改正省エネ法におけるエネルギー換算の仕組み

 図1に記載したエネルギー消費原単位を改善させるためには、分母の生産量等が同じである場合、分子のエネルギー使用量を減らす必要がある。

 多様なエネルギーを等しく比較するために、省エネ法では全てのエネルギーを熱量換算した上で、一次エネルギー換算(原油換算)して、エネルギー使用量を算出することとしている。また熱量換算値はエネルギー種ごとに定められ、原油換算値は固定値を使用している。

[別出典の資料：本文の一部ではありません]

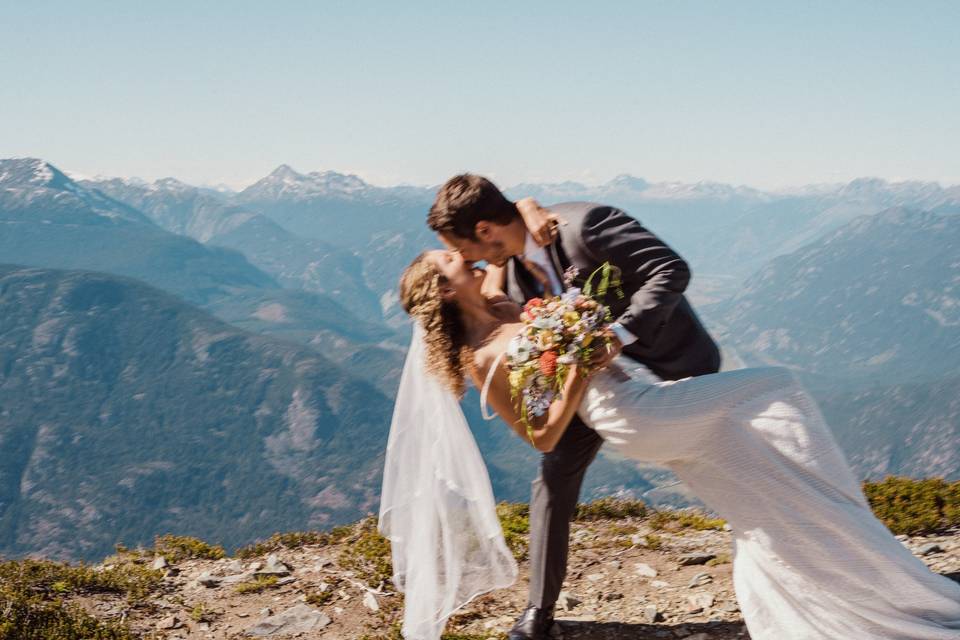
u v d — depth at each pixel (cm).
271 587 757
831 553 486
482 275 541
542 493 573
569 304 505
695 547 808
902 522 795
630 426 515
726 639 577
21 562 784
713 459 510
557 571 579
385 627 652
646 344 516
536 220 525
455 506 558
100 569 816
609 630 609
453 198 512
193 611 704
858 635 480
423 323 537
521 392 525
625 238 516
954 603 488
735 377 506
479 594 565
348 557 813
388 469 582
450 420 552
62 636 633
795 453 492
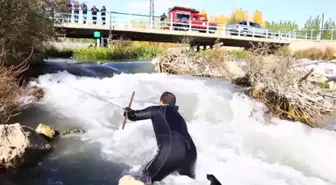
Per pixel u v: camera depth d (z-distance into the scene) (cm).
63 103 827
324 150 652
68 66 1334
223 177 529
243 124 782
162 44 2677
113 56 1828
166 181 475
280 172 562
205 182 485
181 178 479
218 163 581
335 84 1085
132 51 1911
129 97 894
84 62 1533
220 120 802
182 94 938
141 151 620
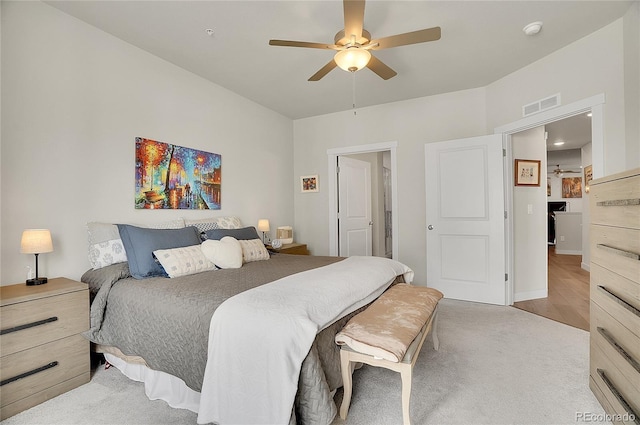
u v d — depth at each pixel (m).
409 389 1.44
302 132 4.90
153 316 1.73
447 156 3.75
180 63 3.04
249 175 4.03
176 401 1.71
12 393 1.64
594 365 1.76
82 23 2.37
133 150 2.70
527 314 3.17
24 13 2.06
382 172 6.32
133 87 2.71
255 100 4.08
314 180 4.80
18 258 2.03
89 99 2.40
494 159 3.48
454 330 2.75
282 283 1.82
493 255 3.50
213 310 1.54
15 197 2.02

図3.省エネ法におけるエネルギー換算のイメージ 出所:工場等判断基準WG

 改正で新たに「エネルギー」として加わった非化石燃料の熱量換算係数は、総合エネルギー統計や理科年表等を踏まえて設定される。

表1.非化石燃料の熱量換算係数例 出所:工場等判断基準WG

 また現行省エネ法においては、外部から購入する電力はその全量が化石燃料で火力発電されたと法令上みなされていたが(火力平均係数9.76MJ/kWh)、改正省エネ法では非化石エネルギーも対象とすることから、これを「全電源平均係数」に変更する。

 直近3年間(2018〜2020年度)の全電源平均係数は、8.64 MJ/kWhと試算されている。

図5.電気の一次エネルギー換算係数 全電源平均係数 出所:工場等判断基準WG

 なお外部(系統)から購入する電力以外に、屋上等に設置した太陽光発電を自家消費するケースも今後増えると考えられる。

 改正省エネ法ではこれも“省エネすべきエネルギー”となるため、正確な計量が必要となるが、現状の太陽光自家発電自家消費では、それ専用のメーターを設置せず、発電量を計測していないことも多い。この場合は「みなし算定」として、太陽光発電設備の定格出力に、設備利用率14.2%を乗じて電気使用量を算定することを認めることとする。